Stored dataset items:
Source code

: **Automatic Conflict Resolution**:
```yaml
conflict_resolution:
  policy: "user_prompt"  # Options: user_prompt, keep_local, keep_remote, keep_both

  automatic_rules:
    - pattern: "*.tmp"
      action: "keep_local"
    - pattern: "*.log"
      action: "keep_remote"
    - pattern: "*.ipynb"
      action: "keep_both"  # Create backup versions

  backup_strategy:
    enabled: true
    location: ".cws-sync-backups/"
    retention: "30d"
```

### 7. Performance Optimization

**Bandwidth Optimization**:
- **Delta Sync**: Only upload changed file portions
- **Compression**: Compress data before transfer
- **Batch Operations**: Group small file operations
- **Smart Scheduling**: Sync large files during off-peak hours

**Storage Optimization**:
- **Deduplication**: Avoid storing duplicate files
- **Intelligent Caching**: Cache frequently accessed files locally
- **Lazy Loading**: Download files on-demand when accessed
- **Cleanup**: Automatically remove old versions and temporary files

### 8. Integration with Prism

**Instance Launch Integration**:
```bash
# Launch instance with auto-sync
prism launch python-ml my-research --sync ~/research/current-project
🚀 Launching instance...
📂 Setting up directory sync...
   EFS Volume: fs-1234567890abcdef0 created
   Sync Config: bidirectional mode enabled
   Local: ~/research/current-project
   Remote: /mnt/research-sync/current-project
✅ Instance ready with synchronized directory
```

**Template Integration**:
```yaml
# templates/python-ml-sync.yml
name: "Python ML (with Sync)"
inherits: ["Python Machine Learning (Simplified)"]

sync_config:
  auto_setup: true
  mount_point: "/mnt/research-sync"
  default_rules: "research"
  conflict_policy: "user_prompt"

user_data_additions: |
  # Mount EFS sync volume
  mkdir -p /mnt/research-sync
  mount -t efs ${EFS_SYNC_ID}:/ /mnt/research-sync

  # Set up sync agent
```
--
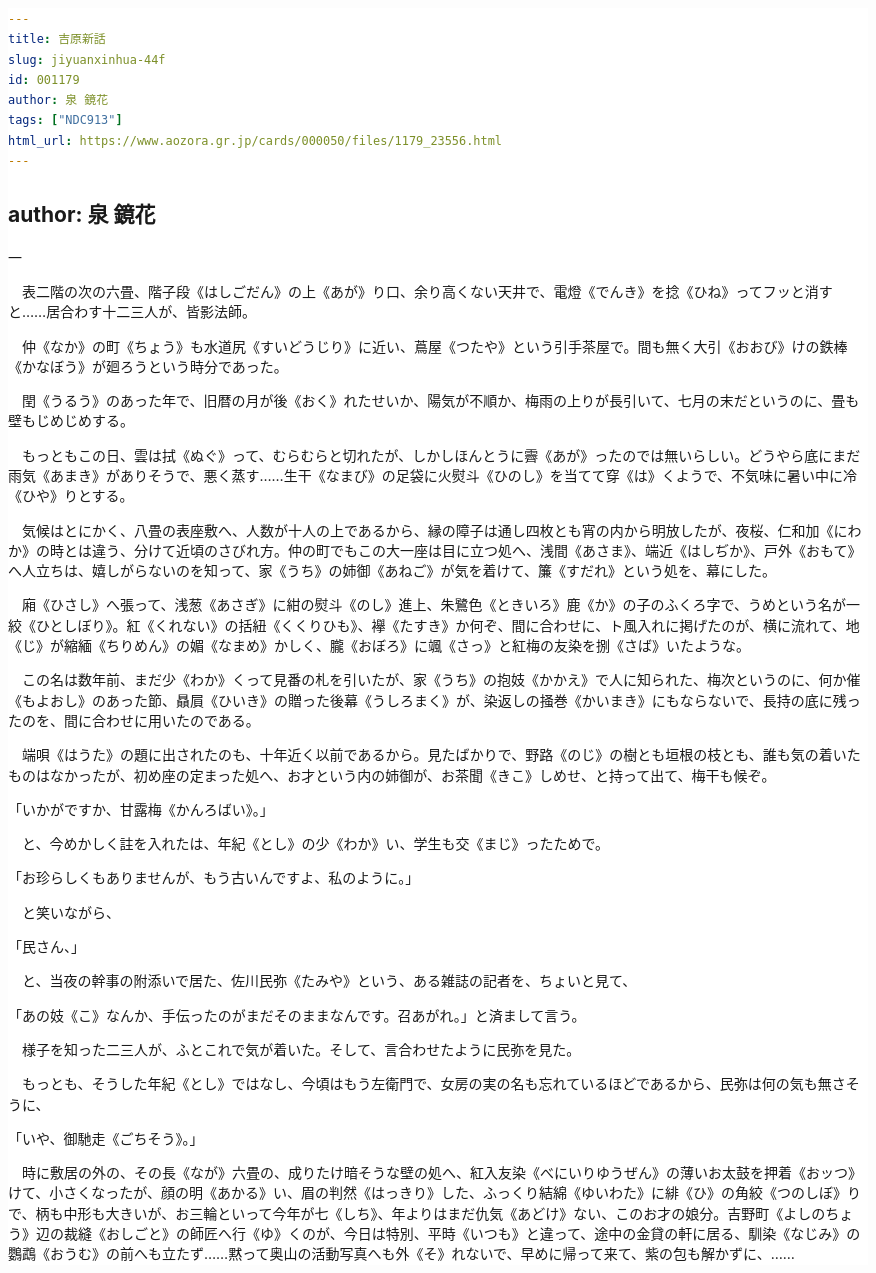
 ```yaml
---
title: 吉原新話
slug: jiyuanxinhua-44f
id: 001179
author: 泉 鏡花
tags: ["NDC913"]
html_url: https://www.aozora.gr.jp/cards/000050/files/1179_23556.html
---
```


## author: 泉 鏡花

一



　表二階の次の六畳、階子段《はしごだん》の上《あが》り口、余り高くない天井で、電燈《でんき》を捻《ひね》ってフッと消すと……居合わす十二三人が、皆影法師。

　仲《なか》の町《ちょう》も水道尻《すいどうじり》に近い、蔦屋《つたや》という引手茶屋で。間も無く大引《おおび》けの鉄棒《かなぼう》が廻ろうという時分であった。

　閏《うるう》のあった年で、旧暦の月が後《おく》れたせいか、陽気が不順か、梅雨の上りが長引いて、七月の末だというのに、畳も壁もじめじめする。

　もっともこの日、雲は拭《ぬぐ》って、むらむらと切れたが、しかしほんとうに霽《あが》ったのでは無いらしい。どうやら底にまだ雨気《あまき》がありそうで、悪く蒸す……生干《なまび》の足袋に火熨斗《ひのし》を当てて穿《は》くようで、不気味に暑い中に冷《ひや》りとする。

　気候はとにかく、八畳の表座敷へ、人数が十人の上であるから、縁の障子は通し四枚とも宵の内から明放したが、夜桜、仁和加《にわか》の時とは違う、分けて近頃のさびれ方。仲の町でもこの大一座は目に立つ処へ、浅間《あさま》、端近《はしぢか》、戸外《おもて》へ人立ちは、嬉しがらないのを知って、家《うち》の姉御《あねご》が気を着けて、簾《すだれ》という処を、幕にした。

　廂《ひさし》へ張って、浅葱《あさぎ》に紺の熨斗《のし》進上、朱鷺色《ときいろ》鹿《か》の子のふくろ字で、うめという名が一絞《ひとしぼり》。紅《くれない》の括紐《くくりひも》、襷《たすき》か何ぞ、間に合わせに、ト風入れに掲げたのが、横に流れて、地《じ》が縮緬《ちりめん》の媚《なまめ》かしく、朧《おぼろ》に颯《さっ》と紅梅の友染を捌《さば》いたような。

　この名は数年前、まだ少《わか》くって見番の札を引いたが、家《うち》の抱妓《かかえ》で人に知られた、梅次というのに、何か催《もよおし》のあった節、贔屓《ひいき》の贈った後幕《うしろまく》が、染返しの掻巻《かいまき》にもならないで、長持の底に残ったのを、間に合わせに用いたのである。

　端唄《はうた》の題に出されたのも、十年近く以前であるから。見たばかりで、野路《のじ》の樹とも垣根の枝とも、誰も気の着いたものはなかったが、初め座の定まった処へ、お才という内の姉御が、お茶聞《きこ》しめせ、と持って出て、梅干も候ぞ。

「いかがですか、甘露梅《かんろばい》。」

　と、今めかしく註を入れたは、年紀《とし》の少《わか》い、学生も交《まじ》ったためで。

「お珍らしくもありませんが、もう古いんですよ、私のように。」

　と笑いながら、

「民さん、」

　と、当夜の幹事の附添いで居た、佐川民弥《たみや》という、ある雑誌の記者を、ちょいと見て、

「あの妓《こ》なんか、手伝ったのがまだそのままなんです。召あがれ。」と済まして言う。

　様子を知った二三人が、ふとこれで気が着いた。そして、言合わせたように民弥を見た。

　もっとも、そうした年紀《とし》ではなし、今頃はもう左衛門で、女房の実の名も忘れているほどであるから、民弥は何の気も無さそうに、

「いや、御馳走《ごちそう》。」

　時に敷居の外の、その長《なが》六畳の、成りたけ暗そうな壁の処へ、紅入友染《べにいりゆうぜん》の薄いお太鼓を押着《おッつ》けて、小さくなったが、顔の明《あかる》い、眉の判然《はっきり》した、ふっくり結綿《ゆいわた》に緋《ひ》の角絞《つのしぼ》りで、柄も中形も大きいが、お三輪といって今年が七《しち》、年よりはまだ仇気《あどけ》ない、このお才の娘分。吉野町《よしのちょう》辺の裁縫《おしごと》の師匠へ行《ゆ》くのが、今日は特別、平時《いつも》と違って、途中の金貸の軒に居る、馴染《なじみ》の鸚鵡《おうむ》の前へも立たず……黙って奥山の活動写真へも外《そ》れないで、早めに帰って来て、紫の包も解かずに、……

EXERCISE GOAL:
Give nothing except how many lines of the records include "project".

WRITTEN RESPONSE:
3